Aimberê conseguiu mais uma aliança, agora com o líder Tibiriçá, mas ele não contava com a traição que viria a seguir. O grupo Tibiriçá se aliou aos portugueses e dizimou uma grande parte dos Guaianases. 
A disputa entre esses dois grandes grupos só teve fim em 1567 com a chegada de Estácio de Sá.

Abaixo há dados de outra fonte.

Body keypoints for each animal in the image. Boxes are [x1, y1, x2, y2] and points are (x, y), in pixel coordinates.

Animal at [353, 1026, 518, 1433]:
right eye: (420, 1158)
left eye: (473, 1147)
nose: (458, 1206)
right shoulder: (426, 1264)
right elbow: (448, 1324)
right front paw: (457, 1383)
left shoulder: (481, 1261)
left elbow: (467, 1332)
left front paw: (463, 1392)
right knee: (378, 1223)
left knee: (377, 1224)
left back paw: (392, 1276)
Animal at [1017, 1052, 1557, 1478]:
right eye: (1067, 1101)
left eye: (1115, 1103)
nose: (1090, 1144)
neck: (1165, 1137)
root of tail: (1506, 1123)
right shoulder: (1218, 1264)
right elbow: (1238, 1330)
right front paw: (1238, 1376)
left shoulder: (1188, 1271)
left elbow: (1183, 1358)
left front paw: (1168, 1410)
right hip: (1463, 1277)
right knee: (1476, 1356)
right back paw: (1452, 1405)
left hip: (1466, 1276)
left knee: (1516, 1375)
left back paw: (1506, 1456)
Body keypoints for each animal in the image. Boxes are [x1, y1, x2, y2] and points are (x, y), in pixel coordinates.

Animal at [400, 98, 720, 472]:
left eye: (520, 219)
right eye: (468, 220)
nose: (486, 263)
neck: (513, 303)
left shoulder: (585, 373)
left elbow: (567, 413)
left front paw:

O militar português expulsou os franceses do Rio de Janeiro e acabou com o conflito. 

A Confederação dos Tamoios sob outra perspectiva


O episódio da Confederação dos Tamoios é caracterizado por no mínimo dois elementos: as alianças feitas entre nativos e colonos, e pela oportunidade encontrada pelos europeus para explorar o território brasileiro. 
De um lado estavam os portugueses (junto aos Tupis) que já haviam se instalado no Brasil e do outro os franceses (com Tupinambás, Guaianases, Goitacases, Aimorés e outros) que haviam fundado a França Antártica e pretendiam colonizar a costa da colônia portuguesa e no interior dessas alianças, cada um tinha seus próprios interesses. 

Portugueses e franceses usavam a oposição dos indígenas para atingir seus objetivos e ao mesmo tempo, os nativos fizeram o mesmo com os europeus. No fim de tudo era portugueses contra franceses e tupinambás contra tupiniquins. A trama da vingança e da conquista territorial vai ditar toda a batalha e no final, uma traição cria um desfecho para a Guerra dos Tamoios

Quem acabou ganhando com a lógica da inimizade foram os portugueses, porque a confederação chegou ao fim através de um acordo de paz mediado por José de Anchieta e Manoel de Nóbrega, e mesmo após a assinatura do tratado, Estácio de Sá vem para a colônia brasileira com a missão de expulsar não só os franceses do Rio de Janeiro, mas também os tamoios. Mas, quando as tropas portuguesas chegaram aqui, os tamoios não foram expulsos, e sim dizimados, o que deixou claro qual era o da metrópole. 

A confederação dos Tamoios foi um episódio muito importante para entender a complexidade social que havia entre os povos indígenas e o quanto o processo de colonização portuguesa teve uma interferência crucial nas dinâmicas desses grupos.